Diane starts with a history of her career as a children's book editor and an author. She invites the class to reformat their manuscripts the way she lays them out, which is, at times, a radical departure from what most of us have learned is industry standard formatting. The caveat, however, is you do this only on your personal copy of the manuscript to see how it informs your self-editing. And all authors must self-edit, says Diane, so who better to teach us how than an editor!  Her ideas are superb, making authors who don't draw think visually, mapping out every single page turn and writing up all possible illustrations ideas.

The class looks at the evolution of Diane's book, WE PLANTED A TREE. A gorgeous hardcover illustrated by Bob Staake. She hands out a copy of her original manuscript. A story she thought about for ten years before actually putting pen to paper. Diane credits the powerful ideas and images in Nobel Prize winner Wangari Maathai's book about the Green Belt Movement in Kenya as being the inspiration behind WE PLANTED A TREE.

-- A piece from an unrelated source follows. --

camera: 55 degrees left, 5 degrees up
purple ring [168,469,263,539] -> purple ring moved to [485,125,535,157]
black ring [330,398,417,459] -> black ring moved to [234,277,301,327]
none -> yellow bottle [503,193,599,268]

The next few sessions, attendees will be doing in-class exercises using existing picture book texts as well as their own manuscripts to learn about format, pagination, and art notes. Diane says all stories start out as lumps of clay and she's going to provide tools (like how to have good flow, suspense and mood in your story) to help attendees edit themselves and build stronger books.

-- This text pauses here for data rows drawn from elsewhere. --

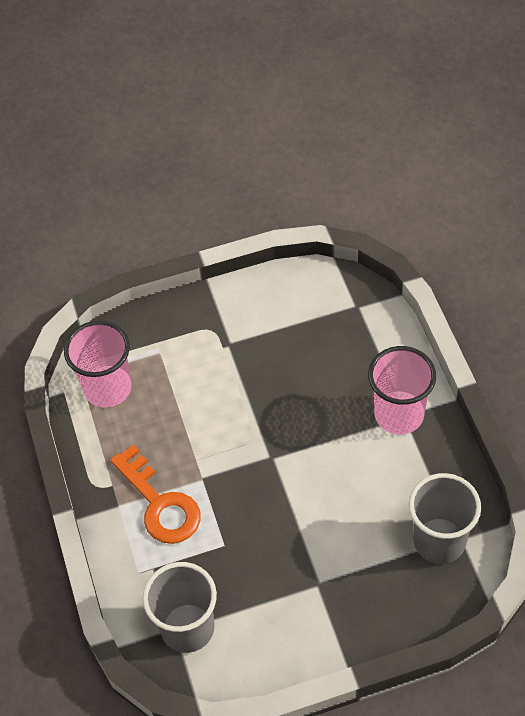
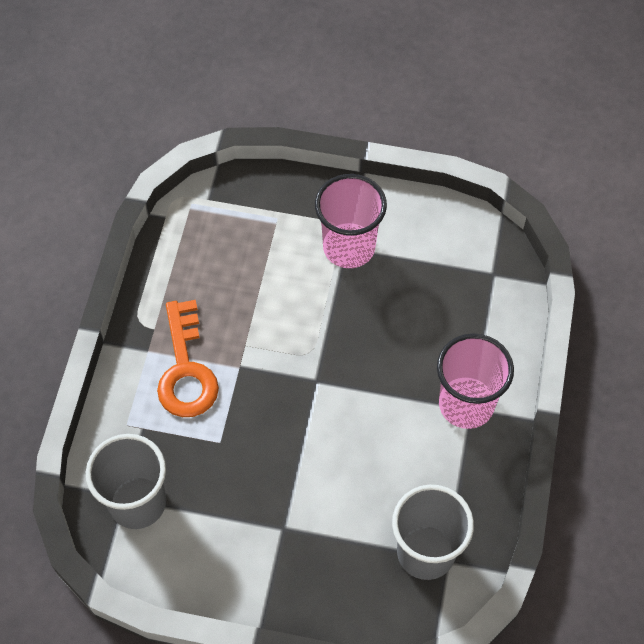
camera: 25 degrees right, 5 degrees up
pink cup [64,320,132,408] -> pink cup moved to [315,174,387,268]

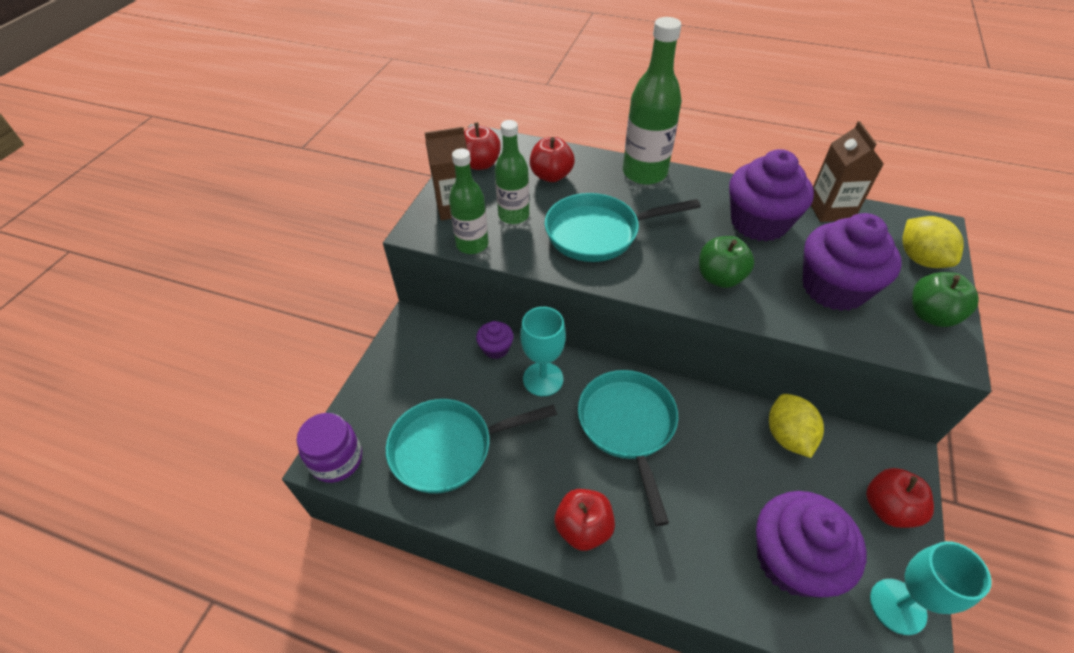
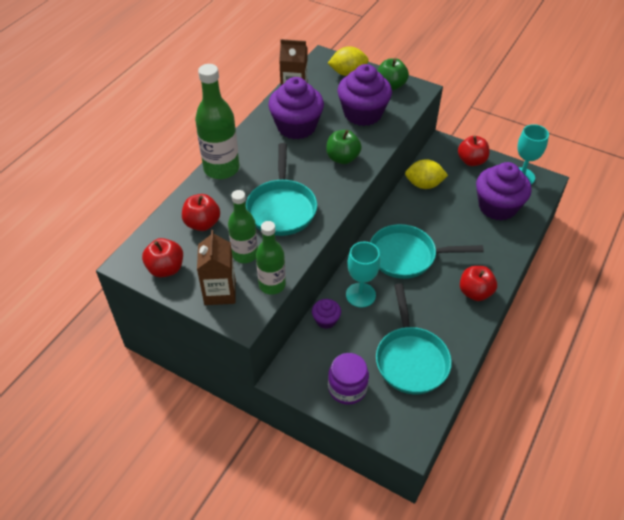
camera: 80 degrees left, 0 degrees up
purple jar [297,413,362,483] -> purple jar moved to [328,353,369,405]

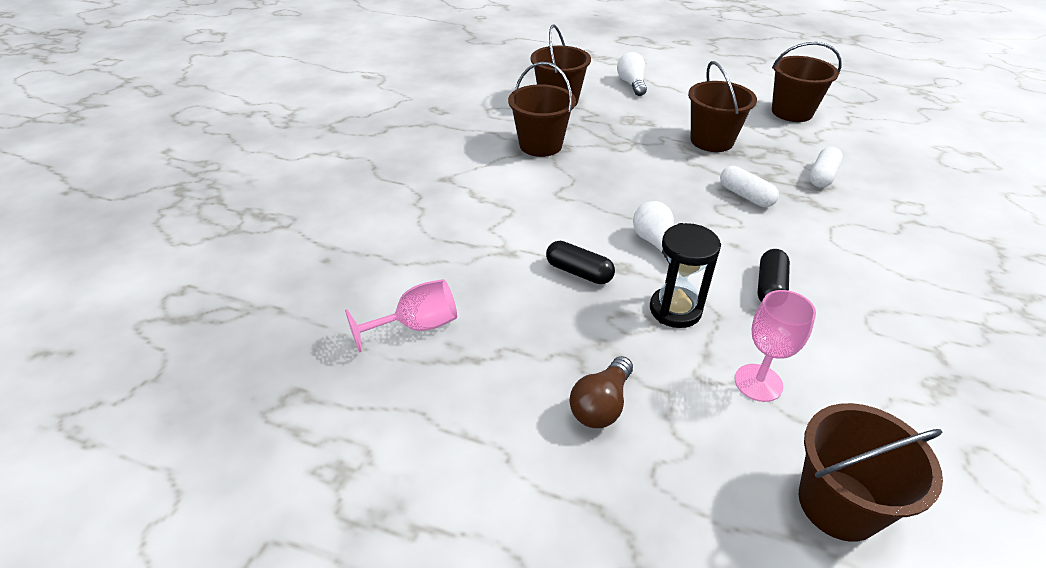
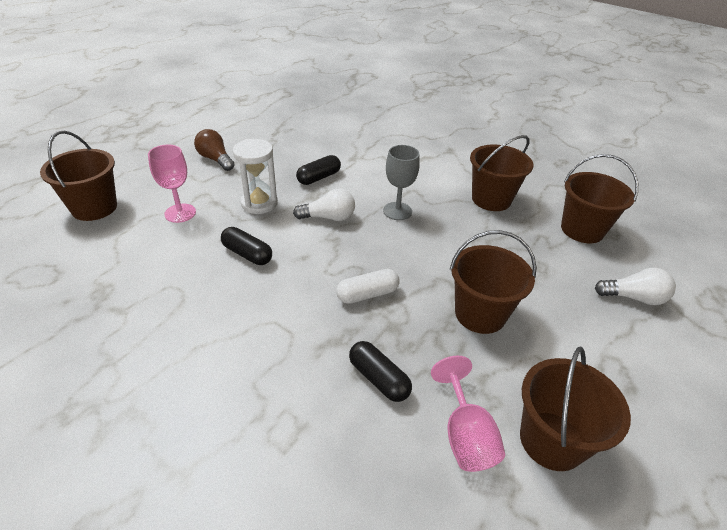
camera: 105 degrees right, 0 degrees up
pink goblet [345,279,457,353] -> pink goblet moved to [431,356,505,472]
black hourglass [650,223,721,328] -> white hourglass [233,139,278,214]
white capsule [809,147,843,187] -> black capsule [349,341,412,402]
none -> grey goblet [383,145,420,220]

This is going to rock! It sold out on the first day of conference registration, so here's hoping they do this again.

One attendee I recognized from my local SCBWI WWA was John Deininger. Check out his artwork in the portfolio show tonight, or on his site.

Friday, July 30, 2010

Linda Sue Park Premium Workshop: "The Middle Grade Novel: Growing Your Story"


I am so excited to get to sit in on this first of four workshop sessions with the amazing Linda Sue Park.

She has the ability to articulate so thoughfully about writing, in addition to being an amazing writer. (Yes, she's won the Newbury Award - among other laurels.)

Just in the first moments she's dissected what readers are looking for when they read books at the different age levels:

Picture Books - children are looking to find out about their world: colors, animals, ABCs.. They want to see their world reflected in books.

Middle Grade - they are reading to find out about the world - the world outside their circle of familiarity.

Young Adult - they are reading to find out about themselves.

***

She's had the sold-out room do two writing exercises, and now is breaking down how our characters have to be specific (in a time and place) to feel real - and then the emotions can be universal.

She gives as an example a 12 year old girl who likes music. All that gives you in your mind to picture is a face. Not even a hairstyle. Or what she's wearing. You need a time and place to make her real.

When writing, we have to find the mix between the specific and the universal.

***

Linda Sue Park is brilliant, and I'm so glad I got to be here for this.